The trip included participation in the India Food Forum and the British Food and Drink Symposium in Bengaluru as well as a meeting with India's Food and Drink Importers Association (FIFI) and a networking reception at the British Deputy High Commissioner’s residence.

Dipankar Chakraborty, senior sector manager for the DIT at the British High Commission, told FoodNavigator that the visit was met with “tremendous interest from Indian buyers and retailers”.

The scale of the opportunity

Data provided by Santander demonstrates the scale of the opportunity for international food makers in India. According to the company, the food and food services market in India is expected to grow from £305bn in 2016 to £500bn by 2020.

Andrew Williams, Santander Corporate and Commercial business development director, said that UK firms could play a “central role”​ in this growth.

Williams, who was part of the UK delegation, told FoodNavigator: “From a trade perspective, there are opportunities to export the equipment, knowledge and expertise required to build robust food processing infrastructure.

“From an investment perspective, for some food companies, there is also the interest in manufacturing locally to satisfy local demand at a local price point or satisfy regional demand.”

Iceland International, the global manufacturing business of UK retail chain Iceland Foods, is one such company considering setting up local production.

Alistair Cooke, head of sales and marketing at Iceland International, revealed that the company is considering setting up local production and could potentially launch its retail banner in India.

Commenting on the trade trip, Cooke said he experienced a “lot of interest”​ in Iceland's frozen food products and its new Luxury range. “In the frozen range, pizzas, desserts, ice cream, snacking and vegetable products were of particular interest. A number of retailers also expressed interest in our poultry and fish ranges,”​ he told FoodNavigator.

“Iceland plans to export a range of products into India from both the UK and, potentially, our manufacturing partners in Europe and Thailand.
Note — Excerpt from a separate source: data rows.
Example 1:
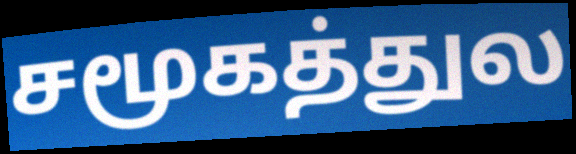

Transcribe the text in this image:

சமூகத்துல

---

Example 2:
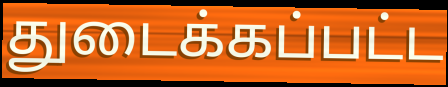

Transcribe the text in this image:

துடைக்கப்பட்ட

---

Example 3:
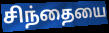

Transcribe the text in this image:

சிந்தையை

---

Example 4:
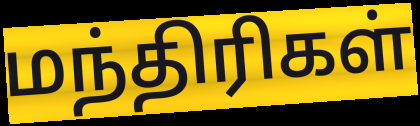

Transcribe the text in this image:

மந்திரிகள்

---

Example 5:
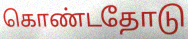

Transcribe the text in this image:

கொண்டதோடு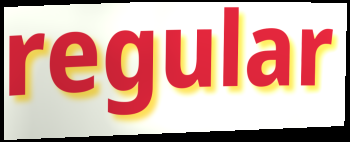
regularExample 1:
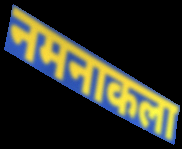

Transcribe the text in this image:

नमनाकला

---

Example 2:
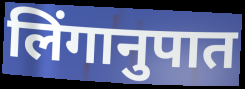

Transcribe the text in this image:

लिंगानुपात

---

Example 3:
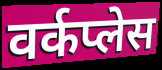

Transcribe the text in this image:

वर्कप्लेस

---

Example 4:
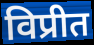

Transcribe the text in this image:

विप्रीत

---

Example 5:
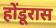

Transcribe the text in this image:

होंडूरास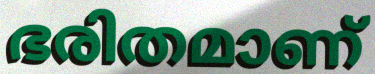
ഭരിതമാണ്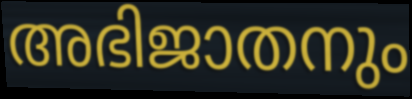
അഭിജാതനും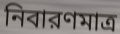
নিবারণমাত্রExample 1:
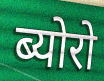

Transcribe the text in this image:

ब्योरो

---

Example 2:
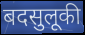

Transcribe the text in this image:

बदसुलूकी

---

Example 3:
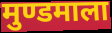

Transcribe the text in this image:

मुण्डमाला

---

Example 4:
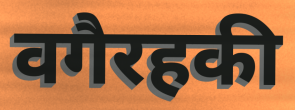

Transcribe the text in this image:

वगैरहकी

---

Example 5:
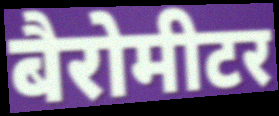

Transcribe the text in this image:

बैरोमीटर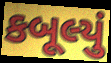
કબૂલ્યું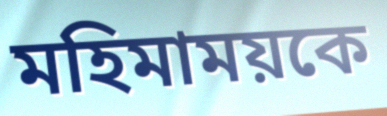
মহিমাময়কে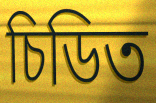
চিডিতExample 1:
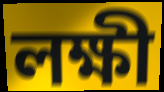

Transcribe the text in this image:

লক্ষী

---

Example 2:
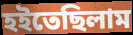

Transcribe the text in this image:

হইতেছিলাম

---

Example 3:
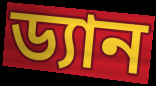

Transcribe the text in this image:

ড্যান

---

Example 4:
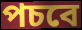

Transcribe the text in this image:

পচবে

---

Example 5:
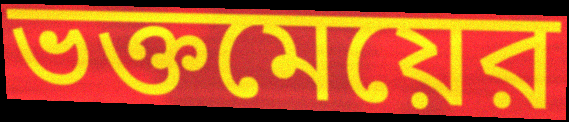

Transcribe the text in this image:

ভক্তমেয়েরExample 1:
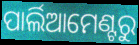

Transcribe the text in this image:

ପାର୍ଲିଆମେଣ୍ଟରୁ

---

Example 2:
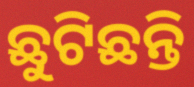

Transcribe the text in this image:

ଛୁଟିଛନ୍ତି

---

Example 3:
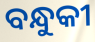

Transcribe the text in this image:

ବନ୍ଧୁକୀ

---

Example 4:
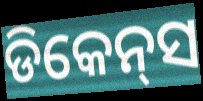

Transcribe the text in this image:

ଡିକେନ୍‌ସ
Iceland also plans to expand upon the product ranges already produced in India, which would not only service the domestic Indian market but also be exported from India to other countries around the world.
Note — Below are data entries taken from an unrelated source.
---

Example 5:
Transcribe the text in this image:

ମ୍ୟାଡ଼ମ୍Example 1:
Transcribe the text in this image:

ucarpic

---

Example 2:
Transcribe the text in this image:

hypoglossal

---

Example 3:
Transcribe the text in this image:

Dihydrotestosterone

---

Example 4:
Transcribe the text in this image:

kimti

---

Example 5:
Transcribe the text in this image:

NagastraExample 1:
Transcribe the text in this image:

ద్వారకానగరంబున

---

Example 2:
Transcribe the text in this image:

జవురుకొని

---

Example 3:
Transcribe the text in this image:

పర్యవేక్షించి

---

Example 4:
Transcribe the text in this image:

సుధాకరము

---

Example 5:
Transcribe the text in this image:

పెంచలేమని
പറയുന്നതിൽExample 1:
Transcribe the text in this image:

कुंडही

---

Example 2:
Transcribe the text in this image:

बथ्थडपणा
“If the Iceland brand proves as successful as we believe it will be, we may look to open stores in some of the key metros across the country.”

Barriers eroding?

Exporting food and beverage products to India is typically associated with difficulties in customs, high duties and reams of red tape.

While Iceland is bullish on its prospects in the market, Cooke does see some significant obstacles.
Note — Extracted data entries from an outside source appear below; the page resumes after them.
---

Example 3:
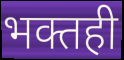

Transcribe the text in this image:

भक्तही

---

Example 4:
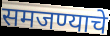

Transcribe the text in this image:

समजण्याचे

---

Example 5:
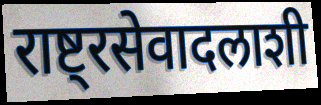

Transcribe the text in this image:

राष्ट्रसेवादलाशी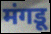
मंगडूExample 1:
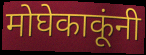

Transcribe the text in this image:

मोघेकाकूंनी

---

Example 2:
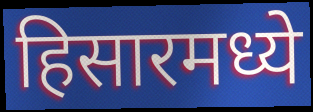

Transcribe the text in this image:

हिसारमध्ये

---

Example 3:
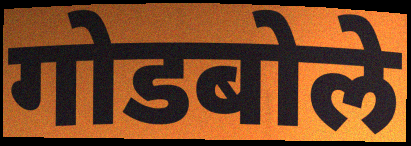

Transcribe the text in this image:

गोडबोले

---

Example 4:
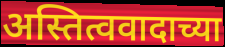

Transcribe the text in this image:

अस्तित्ववादाच्या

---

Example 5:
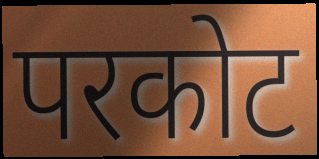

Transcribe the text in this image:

परकोट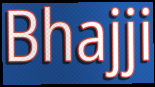
Bhajji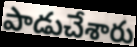
పాడుచేశారు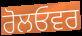
ਰੋਲਓਵਰ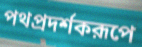
পথপ্রদর্শকরূপেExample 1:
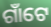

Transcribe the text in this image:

ଗାଁଟେ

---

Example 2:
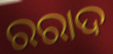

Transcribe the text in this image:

ରରାଦ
“Red tape and customs are key barriers. Legislation and compliance are complicated in India and the high duty rates that many products attract will make it difficult to attain reasonable retail prices and therefore difficult to gain mass market appeal.

“For this reason, Iceland believes that in order to achieve any real economies of scale we need to produce as many products as possible within the market to negate the import duty rates and make the products competitively priced.”

While certain trade barriers remain an issue for UK exporters to India, Santander's Williams is optimistic that a liberalisation of trading relations between the nations will gain momentum.

“The last two years have seen a good deal of regulatory change and focus on ease of doing business. Things are getting easier and UK companies need to be operating with the latest set of facts,”​ he insisted.

In order to support this development, Santander has been working with local partners to facilitate market entry, YES BANK and Market Entry, as well as “building relationships​” with the Food Safety and Standards Authority of India.

“The Indian government is much more proactive than it was a few years ago. We have good relationships in the UK and India with the Indian government to support organisations as they look to enter the market.”

The BIS trip comes as the UK government works to expand its trading relationship outside the European bloc. With an uncertain future facing UK food and beverage exporters after Brexit, exploring new market opportunities in emerging economies in  particular could become an increasing priority.